Wolfgang Bergbauer is a German billionaire living in the fictional town of Klein, in Bavaria. He is also a werewolf. Racked with guilt over his killings, he gets the services of a young prostitute, Renate Reinhold, whose BDSM-style torturing of him will, he hopes, assuage his guilt. Their relationship, however, grows far beyond the professional one he'd intended.
Spirits that control the wolf also possess and manipulate him, for the werewolf killings serve their agenda. His butler, Marko, also has an agenda, and enjoys watching him make love with the exhibitionistic Renate. When he develops his own sexual relationship with her, a complicated love triangle ensues, leading the butler to piece together his eccentric employer's dark secret.
Meanwhile, the spirits quickly realize that Wolfgang isn't killing as many people as they wish him to, and they have to consider a new host to carry the werewolf totem. Will the next one be Marko, as they hope...or Renate, as she hopes?
Stylistically, Wolfgang: A Werewolf Erotic Horror Novel would seem to belong to the transgressive literary tradition of Sade and Bataille. The scatological aspects of the book remind one of both authors, while the sexual didacticism and the cataloguing of perversions, which I often found highly comical, are particularly characteristic of Sade.

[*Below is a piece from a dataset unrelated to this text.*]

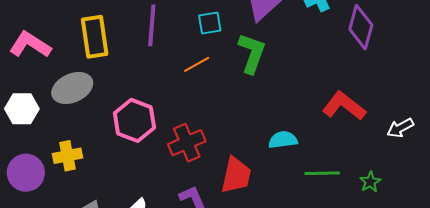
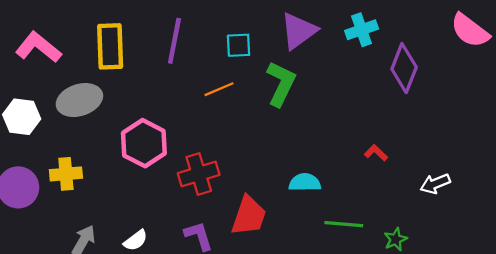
red L-shape: (344, 106) -> (376, 153), size x0.5

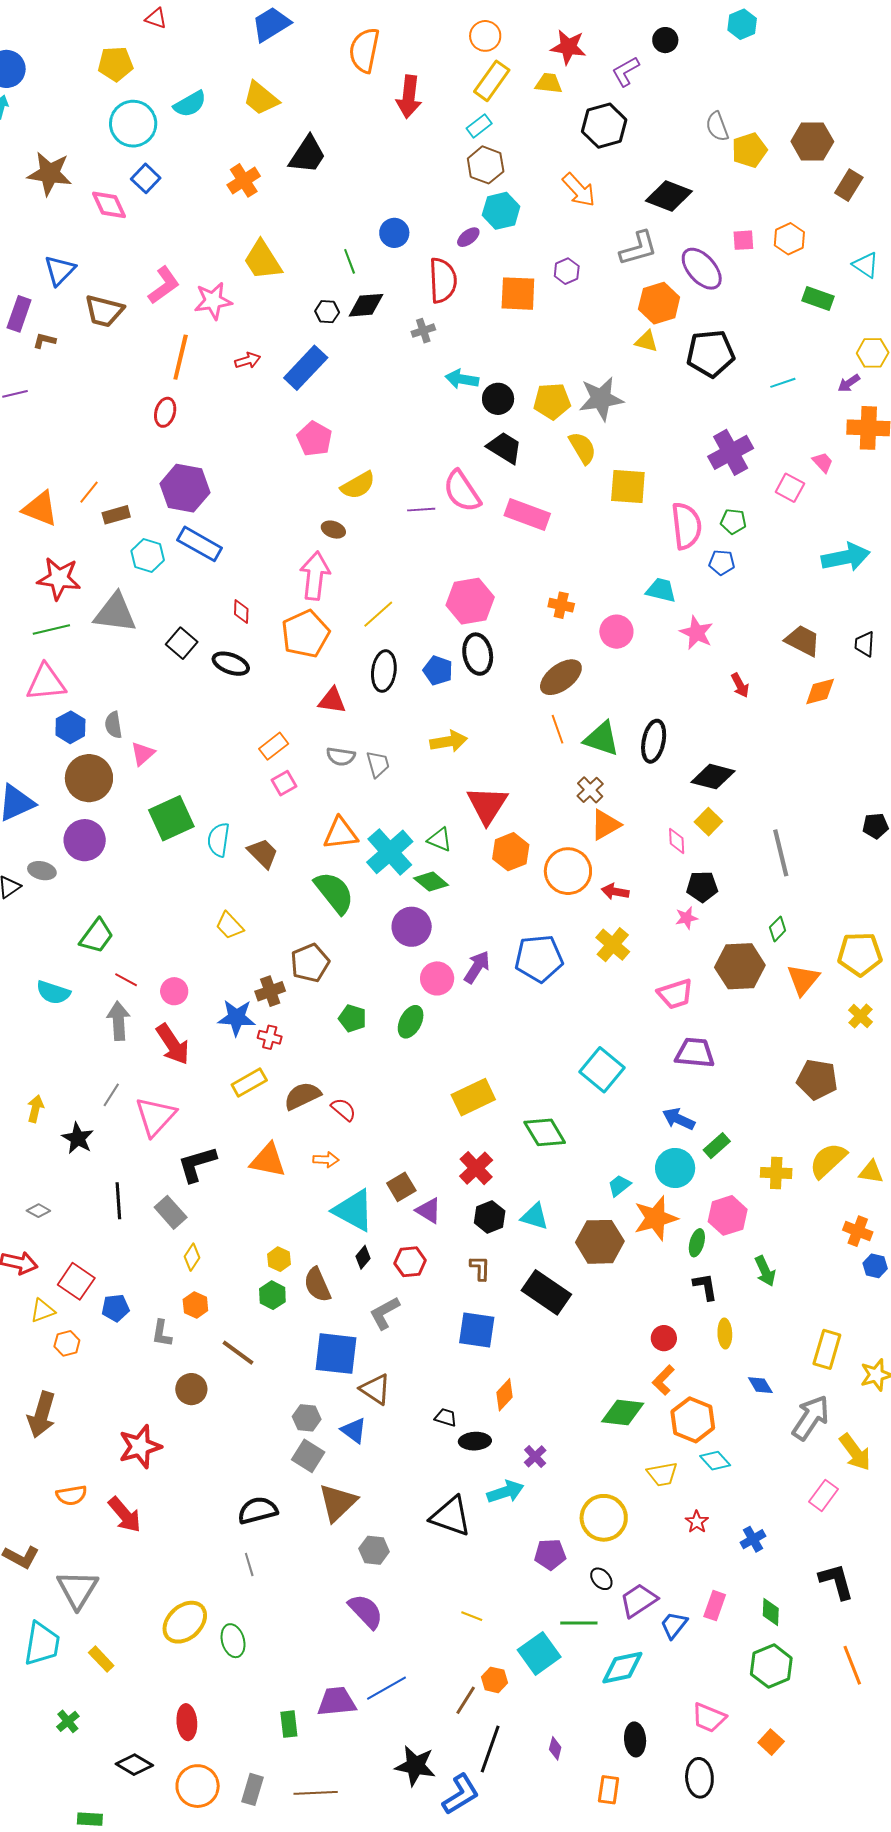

Rightly or wrongly, I even detected Sadean echoes in the names of the three avenging spirits Sades, Chisad, and Chebirüsad.
Unlike the work of Sade and Bataille, however, that of Mawr Gorshin is ideologically infused with a sympathy for the wretched of the earth and an outraged sense of social justice. I was impressed by the manner in which Gorshin appropriated the European folkloric motif of the werewolf and placed it within the context of African liberation in order to condemn the slave trade and the capitalistic exploitation of labor.
At the same time, Wolfgang may be read as parody. The various allusions to the Little Red Riding Hood fairy tale are playfully amusing, and the protagonist Wolfgang himself can be seen as a kind of Dracula-Christ with a lycanthropic twist. The doppelgänger motif is also relevant here: the character Renate, for example, is a parodic double of the character Etty (as well as Wolfgang’s mother and wife), just as the character Marko is a parodic double of Wolfgang’s father.
The Christological nature of the Wolfgang character is emphasized by the themes of crime/punishment, atonement, redemption, and absolution of guilt. These themes are juxtaposed with various Freudian elements: detailed descriptions of erotic dreams, ritualized reenactments of family traumas (with a particular emphasis on the Oedipal), and an implicit association of the superego with good cop/bad cop personae. This eclectic combination makes for a fascinating reading experience.
Overall, Wolfgang is a book of great subtlety and complexity. I highly recommend it to readers with the fortitude necessary for a foray into the realm of the transgressive.